◆ Exercise aim ◆
Below are lines of data, and only some are wanted. Please repeat exactly those from the line that has "(IHC) of human" through the line that has "analysis of renal".
╭─ Input data
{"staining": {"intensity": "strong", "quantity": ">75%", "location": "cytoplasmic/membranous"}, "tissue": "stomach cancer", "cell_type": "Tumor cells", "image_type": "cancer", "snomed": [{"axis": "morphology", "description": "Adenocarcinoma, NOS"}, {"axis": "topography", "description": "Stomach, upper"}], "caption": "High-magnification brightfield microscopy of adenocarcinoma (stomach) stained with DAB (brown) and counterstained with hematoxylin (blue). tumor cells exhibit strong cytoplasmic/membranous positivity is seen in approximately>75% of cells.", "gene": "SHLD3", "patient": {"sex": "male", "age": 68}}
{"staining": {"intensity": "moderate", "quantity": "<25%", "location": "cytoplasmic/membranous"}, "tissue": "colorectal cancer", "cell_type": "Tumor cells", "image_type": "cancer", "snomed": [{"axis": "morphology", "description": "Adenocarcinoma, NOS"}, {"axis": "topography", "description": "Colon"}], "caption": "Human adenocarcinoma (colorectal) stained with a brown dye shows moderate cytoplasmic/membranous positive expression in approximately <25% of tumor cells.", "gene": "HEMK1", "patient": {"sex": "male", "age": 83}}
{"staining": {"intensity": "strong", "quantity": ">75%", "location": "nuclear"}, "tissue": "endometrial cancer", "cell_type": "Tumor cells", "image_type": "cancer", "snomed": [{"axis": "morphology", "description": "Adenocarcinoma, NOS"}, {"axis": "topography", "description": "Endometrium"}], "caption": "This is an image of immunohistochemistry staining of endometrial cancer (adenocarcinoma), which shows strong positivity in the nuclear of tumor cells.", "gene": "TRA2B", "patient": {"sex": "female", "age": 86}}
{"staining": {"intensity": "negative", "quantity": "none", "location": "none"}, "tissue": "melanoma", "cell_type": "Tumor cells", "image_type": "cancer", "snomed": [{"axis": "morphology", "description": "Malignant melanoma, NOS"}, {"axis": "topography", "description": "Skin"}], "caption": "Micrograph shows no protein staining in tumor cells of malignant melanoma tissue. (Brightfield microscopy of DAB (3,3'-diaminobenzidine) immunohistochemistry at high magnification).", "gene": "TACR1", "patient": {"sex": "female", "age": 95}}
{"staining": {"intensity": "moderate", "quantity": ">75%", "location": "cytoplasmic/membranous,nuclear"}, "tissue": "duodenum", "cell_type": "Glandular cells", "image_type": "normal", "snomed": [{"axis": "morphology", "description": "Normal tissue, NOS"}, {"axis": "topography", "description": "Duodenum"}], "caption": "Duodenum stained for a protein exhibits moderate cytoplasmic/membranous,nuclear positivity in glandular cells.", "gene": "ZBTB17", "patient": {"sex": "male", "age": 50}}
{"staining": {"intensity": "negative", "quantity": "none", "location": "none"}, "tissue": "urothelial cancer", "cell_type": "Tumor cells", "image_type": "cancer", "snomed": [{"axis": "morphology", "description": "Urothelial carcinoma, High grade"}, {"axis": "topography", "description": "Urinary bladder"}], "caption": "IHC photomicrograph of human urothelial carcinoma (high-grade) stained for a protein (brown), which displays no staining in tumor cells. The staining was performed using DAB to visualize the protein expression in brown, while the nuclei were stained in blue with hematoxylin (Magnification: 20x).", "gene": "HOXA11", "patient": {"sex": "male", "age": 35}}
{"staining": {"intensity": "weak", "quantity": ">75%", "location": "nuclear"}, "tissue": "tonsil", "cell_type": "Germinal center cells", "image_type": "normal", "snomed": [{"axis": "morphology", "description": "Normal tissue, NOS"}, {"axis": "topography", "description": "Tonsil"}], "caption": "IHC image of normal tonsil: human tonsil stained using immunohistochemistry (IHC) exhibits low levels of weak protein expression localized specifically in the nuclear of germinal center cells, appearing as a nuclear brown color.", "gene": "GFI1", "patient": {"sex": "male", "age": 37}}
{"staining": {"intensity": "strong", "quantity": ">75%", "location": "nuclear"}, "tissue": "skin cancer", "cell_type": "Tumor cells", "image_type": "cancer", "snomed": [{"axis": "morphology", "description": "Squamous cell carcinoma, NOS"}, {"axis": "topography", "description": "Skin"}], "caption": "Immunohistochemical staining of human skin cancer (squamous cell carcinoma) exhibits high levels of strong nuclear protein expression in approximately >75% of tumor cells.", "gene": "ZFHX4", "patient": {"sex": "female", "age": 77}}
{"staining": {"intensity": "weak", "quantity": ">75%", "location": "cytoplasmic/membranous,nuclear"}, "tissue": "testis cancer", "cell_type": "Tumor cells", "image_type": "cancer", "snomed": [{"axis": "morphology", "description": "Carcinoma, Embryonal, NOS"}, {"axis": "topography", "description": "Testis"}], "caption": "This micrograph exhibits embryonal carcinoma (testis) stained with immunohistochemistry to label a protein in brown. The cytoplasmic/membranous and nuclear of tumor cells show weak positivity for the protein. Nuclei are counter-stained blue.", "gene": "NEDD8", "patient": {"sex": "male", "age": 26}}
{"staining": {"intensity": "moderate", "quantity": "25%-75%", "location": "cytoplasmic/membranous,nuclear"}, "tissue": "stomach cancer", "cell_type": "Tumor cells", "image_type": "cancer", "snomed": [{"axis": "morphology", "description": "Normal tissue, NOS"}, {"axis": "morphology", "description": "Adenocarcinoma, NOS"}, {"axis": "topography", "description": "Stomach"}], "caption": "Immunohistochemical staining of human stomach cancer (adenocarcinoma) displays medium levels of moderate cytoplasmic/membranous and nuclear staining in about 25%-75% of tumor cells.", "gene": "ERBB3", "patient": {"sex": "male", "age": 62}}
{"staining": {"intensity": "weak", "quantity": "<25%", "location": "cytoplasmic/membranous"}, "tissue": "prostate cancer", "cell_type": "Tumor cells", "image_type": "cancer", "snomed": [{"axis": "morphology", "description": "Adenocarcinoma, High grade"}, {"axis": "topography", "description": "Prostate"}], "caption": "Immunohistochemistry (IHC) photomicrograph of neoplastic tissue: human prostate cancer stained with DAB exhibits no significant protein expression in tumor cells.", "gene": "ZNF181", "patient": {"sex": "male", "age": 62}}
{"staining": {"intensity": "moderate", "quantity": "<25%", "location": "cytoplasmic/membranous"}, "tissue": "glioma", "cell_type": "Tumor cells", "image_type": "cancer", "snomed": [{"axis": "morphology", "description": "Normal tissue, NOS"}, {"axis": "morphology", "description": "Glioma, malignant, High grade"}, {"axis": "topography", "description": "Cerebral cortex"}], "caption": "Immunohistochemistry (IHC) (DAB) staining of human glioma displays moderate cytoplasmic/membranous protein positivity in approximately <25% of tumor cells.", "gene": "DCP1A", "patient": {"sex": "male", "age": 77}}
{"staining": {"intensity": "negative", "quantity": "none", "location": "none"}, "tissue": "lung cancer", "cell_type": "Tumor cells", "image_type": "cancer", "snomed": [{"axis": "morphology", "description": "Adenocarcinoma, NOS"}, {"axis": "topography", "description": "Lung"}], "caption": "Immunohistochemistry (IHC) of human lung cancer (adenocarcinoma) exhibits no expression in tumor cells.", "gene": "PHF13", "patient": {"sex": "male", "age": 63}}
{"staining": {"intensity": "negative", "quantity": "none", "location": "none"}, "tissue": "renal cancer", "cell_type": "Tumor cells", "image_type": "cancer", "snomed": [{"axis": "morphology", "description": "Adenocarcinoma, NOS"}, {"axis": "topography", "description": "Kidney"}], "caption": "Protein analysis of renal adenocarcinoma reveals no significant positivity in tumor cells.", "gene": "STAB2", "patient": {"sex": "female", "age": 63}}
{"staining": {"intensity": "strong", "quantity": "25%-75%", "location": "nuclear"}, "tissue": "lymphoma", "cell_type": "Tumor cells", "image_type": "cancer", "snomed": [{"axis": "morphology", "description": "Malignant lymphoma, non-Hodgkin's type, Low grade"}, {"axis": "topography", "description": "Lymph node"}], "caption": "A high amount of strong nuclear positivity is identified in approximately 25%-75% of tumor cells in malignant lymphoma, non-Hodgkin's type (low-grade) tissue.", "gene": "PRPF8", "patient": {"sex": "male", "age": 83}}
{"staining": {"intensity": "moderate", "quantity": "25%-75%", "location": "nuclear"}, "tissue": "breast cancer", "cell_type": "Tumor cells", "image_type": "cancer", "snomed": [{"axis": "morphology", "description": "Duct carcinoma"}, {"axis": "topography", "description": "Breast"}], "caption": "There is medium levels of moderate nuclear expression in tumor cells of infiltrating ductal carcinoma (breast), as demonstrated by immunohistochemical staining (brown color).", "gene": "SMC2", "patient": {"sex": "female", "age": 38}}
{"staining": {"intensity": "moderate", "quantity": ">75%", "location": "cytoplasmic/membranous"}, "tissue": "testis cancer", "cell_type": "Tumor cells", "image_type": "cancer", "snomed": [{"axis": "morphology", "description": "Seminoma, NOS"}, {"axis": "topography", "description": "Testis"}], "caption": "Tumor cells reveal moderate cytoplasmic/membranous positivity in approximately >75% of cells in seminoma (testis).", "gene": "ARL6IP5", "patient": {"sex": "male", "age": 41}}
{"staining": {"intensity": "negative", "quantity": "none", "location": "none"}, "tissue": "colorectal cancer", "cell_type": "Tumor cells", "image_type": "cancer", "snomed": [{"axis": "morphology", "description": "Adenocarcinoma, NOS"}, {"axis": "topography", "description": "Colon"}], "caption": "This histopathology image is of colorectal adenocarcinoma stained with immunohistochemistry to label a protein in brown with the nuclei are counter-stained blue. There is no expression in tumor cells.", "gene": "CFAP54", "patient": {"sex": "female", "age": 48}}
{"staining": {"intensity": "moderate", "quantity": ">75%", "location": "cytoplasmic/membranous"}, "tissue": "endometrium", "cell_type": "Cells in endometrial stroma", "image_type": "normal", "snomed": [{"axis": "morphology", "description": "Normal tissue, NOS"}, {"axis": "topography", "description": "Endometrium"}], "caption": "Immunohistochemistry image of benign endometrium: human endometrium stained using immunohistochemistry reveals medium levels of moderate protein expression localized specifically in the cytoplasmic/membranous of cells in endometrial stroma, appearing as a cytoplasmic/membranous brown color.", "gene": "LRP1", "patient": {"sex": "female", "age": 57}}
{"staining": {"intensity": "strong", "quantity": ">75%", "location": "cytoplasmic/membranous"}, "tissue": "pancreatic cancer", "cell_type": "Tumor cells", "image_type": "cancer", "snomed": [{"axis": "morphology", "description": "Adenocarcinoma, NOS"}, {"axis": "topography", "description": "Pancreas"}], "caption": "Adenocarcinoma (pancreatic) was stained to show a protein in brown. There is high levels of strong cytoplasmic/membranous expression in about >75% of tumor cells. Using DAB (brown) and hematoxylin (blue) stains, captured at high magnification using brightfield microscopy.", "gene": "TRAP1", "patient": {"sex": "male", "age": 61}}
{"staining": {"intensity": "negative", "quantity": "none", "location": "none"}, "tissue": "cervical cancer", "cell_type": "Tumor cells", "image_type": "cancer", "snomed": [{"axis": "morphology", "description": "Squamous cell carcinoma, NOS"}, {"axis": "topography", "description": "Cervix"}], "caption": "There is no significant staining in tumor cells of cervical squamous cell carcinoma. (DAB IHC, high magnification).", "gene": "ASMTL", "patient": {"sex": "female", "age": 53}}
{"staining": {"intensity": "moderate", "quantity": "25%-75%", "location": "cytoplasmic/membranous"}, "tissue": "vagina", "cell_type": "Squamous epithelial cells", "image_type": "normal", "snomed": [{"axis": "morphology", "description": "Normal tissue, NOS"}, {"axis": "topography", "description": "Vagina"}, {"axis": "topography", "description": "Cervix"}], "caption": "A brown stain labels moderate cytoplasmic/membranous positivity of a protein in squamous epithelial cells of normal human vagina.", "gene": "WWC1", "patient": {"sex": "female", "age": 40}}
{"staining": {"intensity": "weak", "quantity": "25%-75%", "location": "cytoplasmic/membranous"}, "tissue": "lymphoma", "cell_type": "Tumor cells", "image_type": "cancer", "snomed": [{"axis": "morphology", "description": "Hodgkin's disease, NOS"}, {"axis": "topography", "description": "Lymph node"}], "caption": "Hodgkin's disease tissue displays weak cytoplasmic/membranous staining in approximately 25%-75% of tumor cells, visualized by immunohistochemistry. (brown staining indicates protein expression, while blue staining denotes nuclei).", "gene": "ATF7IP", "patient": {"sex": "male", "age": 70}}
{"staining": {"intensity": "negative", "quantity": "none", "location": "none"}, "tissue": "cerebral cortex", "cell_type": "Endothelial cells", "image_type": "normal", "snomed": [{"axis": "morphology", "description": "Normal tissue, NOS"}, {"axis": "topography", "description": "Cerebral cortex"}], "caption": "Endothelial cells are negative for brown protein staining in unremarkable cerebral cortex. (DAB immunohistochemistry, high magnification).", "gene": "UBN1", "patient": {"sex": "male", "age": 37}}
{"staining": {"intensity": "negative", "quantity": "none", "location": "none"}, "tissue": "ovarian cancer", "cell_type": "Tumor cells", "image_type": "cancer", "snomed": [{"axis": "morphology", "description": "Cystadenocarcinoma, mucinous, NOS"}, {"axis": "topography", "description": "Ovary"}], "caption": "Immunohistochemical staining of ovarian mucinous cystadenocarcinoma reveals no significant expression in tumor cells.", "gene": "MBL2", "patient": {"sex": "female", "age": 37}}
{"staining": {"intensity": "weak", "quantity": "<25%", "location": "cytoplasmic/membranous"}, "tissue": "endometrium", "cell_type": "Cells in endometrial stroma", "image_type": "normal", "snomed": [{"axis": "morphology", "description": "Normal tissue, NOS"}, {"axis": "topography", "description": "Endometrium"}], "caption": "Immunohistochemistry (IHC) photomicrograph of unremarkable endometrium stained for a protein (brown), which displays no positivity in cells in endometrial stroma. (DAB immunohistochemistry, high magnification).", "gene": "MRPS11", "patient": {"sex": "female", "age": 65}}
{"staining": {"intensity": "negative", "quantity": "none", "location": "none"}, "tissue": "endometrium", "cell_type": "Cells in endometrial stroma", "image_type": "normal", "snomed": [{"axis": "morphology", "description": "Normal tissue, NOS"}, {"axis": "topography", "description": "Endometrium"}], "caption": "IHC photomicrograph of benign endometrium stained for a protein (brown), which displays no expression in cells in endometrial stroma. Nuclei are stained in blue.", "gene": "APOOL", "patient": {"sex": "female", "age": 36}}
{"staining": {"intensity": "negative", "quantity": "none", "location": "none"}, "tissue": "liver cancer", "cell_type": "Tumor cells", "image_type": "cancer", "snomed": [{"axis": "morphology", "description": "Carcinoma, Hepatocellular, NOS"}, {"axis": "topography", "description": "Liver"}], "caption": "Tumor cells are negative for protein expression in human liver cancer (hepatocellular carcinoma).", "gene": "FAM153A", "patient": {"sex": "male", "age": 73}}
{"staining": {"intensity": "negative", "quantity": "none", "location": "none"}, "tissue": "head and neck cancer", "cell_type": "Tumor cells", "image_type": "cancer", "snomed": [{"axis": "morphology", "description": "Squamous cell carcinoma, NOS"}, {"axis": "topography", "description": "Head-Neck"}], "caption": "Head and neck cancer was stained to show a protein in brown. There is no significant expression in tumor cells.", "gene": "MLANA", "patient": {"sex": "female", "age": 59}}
╰─
◆ Exercise answer ◆
{"staining": {"intensity": "negative", "quantity": "none", "location": "none"}, "tissue": "lung cancer", "cell_type": "Tumor cells", "image_type": "cancer", "snomed": [{"axis": "morphology", "description": "Adenocarcinoma, NOS"}, {"axis": "topography", "description": "Lung"}], "caption": "Immunohistochemistry (IHC) of human lung cancer (adenocarcinoma) exhibits no expression in tumor cells.", "gene": "PHF13", "patient": {"sex": "male", "age": 63}}
{"staining": {"intensity": "negative", "quantity": "none", "location": "none"}, "tissue": "renal cancer", "cell_type": "Tumor cells", "image_type": "cancer", "snomed": [{"axis": "morphology", "description": "Adenocarcinoma, NOS"}, {"axis": "topography", "description": "Kidney"}], "caption": "Protein analysis of renal adenocarcinoma reveals no significant positivity in tumor cells.", "gene": "STAB2", "patient": {"sex": "female", "age": 63}}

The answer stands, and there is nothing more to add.